You must still have permission to write to the destination where you are restoring data.

Disaster recovery

MSI also maintains periodic tape backups for disaster recovery from these Tier 1 locations:

  • /projects/standard/GROUP/public/disaster_recovery

  • /projects/standard/GROUP/shared/disaster_recovery

These tape backups are intended for rare cases where snapshots are not usable, such as a catastrophic storage or data center event. They are not scoped for routine, user-directed file restores, and recovered data may not represent the exact point in time you want. Users should still maintain their own secondary copies of difficult-to-recreate data.

As of December 2, 2025, MSI notes that tape backups are not yet available for /projects/regulated/GROUP/shared/disaster_recovery.

Tier 2

Tier 2 is MSI’s object storage platform for large-scale data management, collaboration, and workflows that benefit from S3-compatible access.
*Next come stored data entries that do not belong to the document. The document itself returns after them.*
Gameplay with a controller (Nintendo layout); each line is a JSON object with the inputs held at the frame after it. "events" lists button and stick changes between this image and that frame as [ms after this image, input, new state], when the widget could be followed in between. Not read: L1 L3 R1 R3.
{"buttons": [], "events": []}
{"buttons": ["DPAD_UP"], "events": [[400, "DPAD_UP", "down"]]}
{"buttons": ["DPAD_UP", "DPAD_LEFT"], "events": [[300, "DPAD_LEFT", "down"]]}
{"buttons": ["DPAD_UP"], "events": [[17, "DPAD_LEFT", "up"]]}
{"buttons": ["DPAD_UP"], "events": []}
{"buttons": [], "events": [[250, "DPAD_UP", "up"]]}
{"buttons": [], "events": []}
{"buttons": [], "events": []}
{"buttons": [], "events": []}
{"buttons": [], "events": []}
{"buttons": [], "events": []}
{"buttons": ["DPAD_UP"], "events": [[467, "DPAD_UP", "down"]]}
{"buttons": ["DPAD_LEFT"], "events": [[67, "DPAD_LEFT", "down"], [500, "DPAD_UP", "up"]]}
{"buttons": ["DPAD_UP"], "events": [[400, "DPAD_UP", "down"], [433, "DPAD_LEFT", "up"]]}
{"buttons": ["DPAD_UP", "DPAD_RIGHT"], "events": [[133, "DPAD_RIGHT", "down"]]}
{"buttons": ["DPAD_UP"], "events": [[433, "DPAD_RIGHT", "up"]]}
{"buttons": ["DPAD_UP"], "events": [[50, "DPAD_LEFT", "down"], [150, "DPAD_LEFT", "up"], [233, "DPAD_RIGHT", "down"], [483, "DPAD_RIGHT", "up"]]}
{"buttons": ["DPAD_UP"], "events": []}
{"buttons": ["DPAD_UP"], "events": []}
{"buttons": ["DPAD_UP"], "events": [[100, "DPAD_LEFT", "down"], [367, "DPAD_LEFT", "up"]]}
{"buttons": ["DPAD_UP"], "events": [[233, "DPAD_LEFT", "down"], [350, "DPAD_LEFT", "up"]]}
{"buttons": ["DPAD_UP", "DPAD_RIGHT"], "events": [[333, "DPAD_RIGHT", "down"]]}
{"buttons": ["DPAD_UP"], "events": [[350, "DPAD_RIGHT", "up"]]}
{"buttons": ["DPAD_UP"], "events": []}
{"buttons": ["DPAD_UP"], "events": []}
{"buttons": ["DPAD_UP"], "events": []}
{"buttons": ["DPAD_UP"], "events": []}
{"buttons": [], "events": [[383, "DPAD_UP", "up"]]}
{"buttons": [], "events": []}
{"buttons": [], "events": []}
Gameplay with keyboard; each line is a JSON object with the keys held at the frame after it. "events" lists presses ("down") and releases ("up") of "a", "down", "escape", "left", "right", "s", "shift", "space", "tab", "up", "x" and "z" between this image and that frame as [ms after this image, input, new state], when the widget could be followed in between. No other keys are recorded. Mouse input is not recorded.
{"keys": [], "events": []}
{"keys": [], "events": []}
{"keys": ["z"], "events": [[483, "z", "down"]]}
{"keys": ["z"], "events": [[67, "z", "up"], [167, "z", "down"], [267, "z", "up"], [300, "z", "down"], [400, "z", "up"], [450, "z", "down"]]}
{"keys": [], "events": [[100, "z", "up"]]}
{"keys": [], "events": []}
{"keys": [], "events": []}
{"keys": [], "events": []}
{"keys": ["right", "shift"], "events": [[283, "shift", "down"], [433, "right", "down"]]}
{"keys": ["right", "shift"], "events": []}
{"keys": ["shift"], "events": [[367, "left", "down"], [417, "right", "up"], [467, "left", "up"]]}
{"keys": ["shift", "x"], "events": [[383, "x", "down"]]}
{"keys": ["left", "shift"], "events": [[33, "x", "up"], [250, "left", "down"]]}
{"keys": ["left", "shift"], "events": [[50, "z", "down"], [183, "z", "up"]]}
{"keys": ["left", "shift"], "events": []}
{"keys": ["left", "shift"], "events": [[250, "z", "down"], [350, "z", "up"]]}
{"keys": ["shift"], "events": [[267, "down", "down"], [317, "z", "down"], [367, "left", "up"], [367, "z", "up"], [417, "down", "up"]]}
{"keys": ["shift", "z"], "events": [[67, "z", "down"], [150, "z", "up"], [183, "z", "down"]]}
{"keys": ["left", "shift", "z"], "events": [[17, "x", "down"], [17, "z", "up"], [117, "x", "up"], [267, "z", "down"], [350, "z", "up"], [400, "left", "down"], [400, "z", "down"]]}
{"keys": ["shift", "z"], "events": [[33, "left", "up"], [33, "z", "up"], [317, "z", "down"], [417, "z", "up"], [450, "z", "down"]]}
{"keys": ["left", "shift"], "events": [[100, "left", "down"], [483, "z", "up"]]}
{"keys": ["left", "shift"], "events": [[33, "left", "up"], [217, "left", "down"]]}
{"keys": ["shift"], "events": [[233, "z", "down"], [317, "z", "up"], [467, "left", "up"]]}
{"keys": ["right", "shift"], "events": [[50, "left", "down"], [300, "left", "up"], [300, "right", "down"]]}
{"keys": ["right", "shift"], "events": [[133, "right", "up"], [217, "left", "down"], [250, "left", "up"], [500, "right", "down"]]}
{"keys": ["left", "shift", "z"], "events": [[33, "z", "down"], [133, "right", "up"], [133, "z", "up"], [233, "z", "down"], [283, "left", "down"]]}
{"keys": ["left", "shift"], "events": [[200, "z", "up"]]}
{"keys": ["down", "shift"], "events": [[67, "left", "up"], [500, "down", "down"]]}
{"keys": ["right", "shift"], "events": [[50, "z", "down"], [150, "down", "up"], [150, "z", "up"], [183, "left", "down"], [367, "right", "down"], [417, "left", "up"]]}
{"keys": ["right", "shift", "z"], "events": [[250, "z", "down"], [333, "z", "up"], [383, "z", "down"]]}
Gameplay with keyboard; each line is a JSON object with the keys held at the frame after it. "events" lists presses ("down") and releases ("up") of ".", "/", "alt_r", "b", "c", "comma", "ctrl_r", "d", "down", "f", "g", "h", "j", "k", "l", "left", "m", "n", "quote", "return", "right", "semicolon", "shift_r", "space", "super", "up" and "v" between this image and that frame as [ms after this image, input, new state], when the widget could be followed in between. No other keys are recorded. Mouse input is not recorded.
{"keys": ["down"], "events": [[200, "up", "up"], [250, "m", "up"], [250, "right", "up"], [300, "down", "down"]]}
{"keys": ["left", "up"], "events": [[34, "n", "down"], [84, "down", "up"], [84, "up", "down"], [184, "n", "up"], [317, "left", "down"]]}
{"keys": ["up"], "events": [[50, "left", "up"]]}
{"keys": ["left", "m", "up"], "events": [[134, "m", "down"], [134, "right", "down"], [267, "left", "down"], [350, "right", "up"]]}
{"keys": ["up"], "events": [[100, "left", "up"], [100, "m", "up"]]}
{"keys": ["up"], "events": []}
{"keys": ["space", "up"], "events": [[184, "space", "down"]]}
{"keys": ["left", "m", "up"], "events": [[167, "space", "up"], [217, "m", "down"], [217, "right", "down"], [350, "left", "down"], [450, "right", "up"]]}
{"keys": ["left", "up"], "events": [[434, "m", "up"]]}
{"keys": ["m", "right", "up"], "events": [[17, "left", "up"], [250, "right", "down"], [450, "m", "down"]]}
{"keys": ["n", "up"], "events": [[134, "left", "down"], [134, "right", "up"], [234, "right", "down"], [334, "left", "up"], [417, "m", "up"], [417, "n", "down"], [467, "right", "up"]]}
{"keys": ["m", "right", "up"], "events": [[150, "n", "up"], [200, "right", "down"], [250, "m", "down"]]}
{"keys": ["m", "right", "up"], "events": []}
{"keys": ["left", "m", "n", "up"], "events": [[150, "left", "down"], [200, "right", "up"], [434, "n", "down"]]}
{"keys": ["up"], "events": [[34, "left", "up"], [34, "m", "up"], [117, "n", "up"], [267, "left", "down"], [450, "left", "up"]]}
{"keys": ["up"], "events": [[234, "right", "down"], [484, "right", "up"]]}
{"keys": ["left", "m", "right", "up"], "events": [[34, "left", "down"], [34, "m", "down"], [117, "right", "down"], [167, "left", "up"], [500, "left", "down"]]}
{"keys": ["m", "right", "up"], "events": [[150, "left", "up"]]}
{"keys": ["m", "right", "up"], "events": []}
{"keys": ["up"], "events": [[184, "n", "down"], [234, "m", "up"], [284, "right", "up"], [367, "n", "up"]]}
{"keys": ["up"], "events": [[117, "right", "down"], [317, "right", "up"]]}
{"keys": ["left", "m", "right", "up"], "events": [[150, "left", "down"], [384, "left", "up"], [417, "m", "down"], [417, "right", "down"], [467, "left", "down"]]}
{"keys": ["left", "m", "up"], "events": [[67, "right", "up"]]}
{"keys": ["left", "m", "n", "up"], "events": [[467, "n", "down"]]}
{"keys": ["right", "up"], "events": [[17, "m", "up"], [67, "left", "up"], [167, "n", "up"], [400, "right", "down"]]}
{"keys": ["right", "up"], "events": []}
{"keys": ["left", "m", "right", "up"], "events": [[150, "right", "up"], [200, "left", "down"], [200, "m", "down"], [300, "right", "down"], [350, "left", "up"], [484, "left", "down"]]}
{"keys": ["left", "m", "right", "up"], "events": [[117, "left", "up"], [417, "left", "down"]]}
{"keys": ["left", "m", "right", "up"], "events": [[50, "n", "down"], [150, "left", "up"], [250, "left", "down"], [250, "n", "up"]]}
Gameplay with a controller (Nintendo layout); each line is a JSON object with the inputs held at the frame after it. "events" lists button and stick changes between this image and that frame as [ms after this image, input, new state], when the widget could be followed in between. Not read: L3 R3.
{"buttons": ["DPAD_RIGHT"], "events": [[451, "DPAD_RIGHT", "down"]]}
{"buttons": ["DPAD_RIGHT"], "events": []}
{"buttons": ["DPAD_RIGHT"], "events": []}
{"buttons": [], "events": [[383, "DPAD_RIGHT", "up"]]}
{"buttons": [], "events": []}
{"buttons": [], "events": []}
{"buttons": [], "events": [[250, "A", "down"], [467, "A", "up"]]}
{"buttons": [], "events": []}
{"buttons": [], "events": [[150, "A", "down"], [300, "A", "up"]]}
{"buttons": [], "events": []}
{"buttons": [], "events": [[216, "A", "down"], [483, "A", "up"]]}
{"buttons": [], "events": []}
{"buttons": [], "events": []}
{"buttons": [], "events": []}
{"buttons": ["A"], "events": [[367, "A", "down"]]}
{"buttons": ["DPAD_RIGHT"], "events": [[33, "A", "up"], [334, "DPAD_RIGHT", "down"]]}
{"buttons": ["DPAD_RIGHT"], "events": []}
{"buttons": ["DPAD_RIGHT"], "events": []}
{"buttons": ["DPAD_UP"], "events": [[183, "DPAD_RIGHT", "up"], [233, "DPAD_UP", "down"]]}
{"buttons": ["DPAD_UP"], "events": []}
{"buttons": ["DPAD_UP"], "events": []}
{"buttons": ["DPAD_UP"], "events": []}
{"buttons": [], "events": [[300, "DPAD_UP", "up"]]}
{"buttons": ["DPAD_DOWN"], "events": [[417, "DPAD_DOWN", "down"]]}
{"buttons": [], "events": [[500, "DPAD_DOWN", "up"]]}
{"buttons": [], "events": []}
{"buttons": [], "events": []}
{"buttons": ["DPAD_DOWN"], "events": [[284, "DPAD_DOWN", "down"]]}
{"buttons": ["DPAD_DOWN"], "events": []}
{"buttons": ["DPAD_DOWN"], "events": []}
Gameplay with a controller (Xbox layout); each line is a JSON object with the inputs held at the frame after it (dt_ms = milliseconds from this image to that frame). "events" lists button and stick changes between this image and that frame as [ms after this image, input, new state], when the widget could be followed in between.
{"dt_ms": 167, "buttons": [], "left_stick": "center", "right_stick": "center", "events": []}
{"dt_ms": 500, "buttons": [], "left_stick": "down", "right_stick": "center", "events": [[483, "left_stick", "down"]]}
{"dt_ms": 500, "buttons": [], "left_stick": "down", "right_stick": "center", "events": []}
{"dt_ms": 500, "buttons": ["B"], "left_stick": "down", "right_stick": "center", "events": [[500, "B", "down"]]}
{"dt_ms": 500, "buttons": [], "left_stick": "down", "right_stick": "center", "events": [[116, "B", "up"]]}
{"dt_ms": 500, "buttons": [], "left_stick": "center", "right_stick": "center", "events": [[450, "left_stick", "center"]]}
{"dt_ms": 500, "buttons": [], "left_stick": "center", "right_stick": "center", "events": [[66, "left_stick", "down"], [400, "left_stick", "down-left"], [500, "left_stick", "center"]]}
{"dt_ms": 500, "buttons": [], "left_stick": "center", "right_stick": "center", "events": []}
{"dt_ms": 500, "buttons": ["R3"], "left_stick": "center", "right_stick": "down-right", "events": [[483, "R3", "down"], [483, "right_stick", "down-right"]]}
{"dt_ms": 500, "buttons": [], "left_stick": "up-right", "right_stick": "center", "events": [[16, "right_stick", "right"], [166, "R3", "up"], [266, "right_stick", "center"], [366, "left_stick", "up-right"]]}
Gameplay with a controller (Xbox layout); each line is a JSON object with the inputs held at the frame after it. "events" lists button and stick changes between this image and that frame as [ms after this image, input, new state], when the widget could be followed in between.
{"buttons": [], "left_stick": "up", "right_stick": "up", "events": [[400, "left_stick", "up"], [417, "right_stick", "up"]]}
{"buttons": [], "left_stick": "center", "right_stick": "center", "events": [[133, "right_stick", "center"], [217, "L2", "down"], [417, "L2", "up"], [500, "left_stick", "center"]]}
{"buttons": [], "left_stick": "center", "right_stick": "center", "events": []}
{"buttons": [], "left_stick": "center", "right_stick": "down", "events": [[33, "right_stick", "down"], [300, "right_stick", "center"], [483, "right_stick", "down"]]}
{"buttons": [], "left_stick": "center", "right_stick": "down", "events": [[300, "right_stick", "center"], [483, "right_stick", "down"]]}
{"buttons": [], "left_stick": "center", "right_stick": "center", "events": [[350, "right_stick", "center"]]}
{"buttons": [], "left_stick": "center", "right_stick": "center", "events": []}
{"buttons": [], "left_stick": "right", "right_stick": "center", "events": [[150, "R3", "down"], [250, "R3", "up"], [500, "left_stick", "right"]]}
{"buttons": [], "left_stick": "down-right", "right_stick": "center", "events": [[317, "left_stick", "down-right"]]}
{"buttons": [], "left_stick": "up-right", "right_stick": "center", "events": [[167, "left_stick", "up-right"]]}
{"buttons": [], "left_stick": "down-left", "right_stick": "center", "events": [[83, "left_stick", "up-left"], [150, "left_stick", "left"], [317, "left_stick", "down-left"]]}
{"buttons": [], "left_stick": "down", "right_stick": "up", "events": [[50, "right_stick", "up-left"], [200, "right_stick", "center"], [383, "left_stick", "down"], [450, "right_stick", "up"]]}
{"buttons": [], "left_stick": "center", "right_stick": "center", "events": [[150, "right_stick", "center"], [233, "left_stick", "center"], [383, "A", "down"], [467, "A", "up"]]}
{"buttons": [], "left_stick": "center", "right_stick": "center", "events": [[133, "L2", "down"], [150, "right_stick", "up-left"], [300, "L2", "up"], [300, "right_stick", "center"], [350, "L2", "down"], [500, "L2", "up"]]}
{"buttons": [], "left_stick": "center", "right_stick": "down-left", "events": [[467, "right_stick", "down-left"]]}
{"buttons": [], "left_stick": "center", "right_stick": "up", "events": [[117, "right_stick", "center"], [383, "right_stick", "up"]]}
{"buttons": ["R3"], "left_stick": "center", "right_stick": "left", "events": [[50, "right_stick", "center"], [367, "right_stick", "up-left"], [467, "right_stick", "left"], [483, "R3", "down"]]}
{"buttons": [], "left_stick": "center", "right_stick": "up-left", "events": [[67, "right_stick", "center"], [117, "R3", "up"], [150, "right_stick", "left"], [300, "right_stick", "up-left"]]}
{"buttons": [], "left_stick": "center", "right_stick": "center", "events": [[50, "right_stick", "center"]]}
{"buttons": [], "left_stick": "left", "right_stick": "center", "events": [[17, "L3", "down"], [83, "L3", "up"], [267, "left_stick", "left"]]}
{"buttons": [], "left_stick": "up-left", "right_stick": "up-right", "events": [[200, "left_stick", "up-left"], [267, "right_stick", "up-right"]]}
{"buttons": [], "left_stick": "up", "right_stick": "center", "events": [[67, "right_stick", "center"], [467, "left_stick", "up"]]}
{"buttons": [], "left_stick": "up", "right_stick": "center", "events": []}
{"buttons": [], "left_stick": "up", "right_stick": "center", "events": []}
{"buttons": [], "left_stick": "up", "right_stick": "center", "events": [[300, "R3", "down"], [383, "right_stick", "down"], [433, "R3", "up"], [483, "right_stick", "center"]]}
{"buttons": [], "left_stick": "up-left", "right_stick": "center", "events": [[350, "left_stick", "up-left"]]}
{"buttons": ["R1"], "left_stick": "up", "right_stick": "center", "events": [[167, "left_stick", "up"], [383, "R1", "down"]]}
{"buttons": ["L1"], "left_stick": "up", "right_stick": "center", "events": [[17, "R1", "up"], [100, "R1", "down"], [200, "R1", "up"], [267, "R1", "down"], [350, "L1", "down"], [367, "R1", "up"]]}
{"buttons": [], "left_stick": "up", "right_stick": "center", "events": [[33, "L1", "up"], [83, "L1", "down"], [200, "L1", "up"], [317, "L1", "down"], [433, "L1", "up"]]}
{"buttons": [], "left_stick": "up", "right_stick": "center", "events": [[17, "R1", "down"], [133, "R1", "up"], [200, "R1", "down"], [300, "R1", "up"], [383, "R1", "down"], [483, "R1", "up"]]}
For service details, see MSI’s Tier 2 storage page.

Typical Tier 2 workflow

Tier 2 is commonly used as shared lab storage managed at the PI or group level:

  • A PI can request help creating an initial shared bucket and receives a default Tier 2 allocation of 120 TB

  • Group members have a default personal quota of 5 GB

  • The PI or bucket administrator can grant collaborators read and write access to the shared bucket

  • Lab members can then upload, retrieve, and share data without placing all long-term storage pressure on Tier 1

Access methods

Tier 2 buckets use S3-style object storage rather than a mounted filesystem. Common access methods include:

  • s3cmd for command-line access on MSI systems

  • rclone for scripting and syncing workflows

  • Globus for managed transfers

Bucket names are typically referenced like this:

s3://BUCKET_NAME

Additional capacity and backups

Tier 2 data is not protected by snapshots or MSI-managed backups. If data stored there is deleted or lost, MSI may not be able to recover it. PIs and research groups should plan their own backup strategy for important Tier 2 data.

Groups that need more Tier 2 capacity can request additional storage by reviewing the MSI Service Catalog.